Images compare an AFM tip sliding longitudinally along a carbon nanotube (left) versus sliding in the transverse direction. (Credit: Christian Klinke, University of Hamburg)
Publishing in Nature Materials this week, researchers report measuring different friction forces when a carbon nanotube slides along its axis compared to when it slides perpendicular to its axis.
The findings provide a better understanding of fundamental friction issues. Besides clarifying the forces acting on nanotubes, these investigations may offer a new tool for assembling nanotubes into devices. For example, asymmetries in the friction could potentially also be used in sorting nanotubes according to their chirality, a property that is now difficult to measure with other means.

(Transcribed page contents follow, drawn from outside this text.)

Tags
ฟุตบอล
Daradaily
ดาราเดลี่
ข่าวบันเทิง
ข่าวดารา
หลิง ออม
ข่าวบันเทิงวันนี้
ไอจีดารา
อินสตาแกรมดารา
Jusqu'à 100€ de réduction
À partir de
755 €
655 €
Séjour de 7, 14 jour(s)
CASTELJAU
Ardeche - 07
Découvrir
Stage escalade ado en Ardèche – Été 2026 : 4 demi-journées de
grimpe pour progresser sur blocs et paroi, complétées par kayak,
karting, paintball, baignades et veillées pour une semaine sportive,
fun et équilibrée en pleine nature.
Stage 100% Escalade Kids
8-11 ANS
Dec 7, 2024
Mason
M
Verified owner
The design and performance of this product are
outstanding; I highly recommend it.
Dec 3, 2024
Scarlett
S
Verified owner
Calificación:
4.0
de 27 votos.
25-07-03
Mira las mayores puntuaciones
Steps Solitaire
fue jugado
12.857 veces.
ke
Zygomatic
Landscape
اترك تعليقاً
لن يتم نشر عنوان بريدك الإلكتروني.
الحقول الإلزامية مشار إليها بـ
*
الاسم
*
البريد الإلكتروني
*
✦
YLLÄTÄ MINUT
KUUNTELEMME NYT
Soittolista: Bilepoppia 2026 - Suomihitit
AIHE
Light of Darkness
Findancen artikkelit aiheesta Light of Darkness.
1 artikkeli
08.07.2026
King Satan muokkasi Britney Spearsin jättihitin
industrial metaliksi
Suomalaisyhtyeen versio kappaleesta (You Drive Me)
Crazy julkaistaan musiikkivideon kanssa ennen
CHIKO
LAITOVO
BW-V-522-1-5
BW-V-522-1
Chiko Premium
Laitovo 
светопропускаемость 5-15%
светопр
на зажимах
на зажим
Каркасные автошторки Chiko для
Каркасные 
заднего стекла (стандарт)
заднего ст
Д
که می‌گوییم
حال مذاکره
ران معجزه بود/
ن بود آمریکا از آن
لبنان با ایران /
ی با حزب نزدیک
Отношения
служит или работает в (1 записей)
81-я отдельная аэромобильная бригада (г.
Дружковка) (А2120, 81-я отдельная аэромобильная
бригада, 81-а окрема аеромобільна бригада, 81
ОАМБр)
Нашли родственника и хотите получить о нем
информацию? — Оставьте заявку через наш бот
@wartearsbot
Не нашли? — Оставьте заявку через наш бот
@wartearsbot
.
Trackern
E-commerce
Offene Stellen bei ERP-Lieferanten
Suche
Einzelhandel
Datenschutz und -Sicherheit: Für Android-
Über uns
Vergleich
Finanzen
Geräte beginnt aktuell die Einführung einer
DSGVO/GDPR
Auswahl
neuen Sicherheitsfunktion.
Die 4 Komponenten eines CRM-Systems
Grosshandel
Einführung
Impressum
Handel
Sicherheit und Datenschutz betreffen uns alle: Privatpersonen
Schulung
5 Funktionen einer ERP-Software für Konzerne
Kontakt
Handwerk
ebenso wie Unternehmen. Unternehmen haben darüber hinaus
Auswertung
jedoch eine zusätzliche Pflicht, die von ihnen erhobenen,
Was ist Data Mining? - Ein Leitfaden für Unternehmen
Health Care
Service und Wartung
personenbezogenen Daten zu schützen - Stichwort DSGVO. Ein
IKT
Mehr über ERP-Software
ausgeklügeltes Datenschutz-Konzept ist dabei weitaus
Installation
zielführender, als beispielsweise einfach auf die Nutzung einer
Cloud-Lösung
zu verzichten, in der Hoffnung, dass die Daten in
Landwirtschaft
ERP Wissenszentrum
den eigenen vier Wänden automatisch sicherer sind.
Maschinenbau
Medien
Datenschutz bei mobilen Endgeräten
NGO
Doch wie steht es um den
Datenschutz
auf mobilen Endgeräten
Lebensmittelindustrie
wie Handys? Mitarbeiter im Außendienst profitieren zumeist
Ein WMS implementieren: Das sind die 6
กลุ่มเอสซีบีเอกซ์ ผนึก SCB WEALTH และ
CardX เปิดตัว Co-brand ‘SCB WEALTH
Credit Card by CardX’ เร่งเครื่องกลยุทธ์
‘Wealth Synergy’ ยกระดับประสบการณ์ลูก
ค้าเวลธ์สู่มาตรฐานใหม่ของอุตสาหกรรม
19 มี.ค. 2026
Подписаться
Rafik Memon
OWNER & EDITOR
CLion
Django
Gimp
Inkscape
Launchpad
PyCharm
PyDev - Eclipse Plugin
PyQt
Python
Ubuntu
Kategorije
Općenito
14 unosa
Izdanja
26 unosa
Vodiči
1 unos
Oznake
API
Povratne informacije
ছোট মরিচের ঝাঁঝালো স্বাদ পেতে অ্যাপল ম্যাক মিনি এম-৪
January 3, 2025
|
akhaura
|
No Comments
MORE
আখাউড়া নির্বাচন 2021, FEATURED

“Because the energy required to move in one direction is twice as much as required to move in the other direction, this could be an easy way to control the assembly of carbon nanotubes for nanoelectronics, sensors and other applications,” said Elisa Riedo, co-author of the study and an associate professor in the School of Physics at the Georgia Institute of Technology. “To assemble nanotubes on a surface, you need to know how they interact and what force is needed to move them.”
The study was funded by the DOE. Other institutions contributing to the project include the International Center for Theoretical Physics, the International School for Advanced Studies and the CNR Democritos Laboratory – all in Trieste, Italy – and the University of Hamburg in Germany.
Though friction has been studied before in nanotubes, this research is the first to provide detailed information about the frictional forces at work in both the longitudinal and transverse directions when the tubes interact with an AFM tip.
“As systems become smaller and smaller, it becomes more important to understand how to address friction,” said Riedo. “Surface forces can prevent micro and nano systems from operating at all.”
Experimentally, the researchers scanned an atomic force microscope tip longitudinally along a series of multiwalled carbon nanotubes held stationary on a substrate. They also conducted a series of similar scans in the transverse direction. The researchers applied a consistent force on the AFM tip in both scanning directions and relied on powerful van der Waals forces to hold the tubes in place on the substrate.
The experiment showed that greater forces were required to move the tip in the transverse direction.
“In principle, there seems to be no reason why the frictional forces required to move the AFM tip would be different in one direction,” Riedo noted. “But the theory confirmed that this ‘hindered rolling’ and soft mode movement of the nanotubes are the sources of the higher friction when the tip moves transversely.”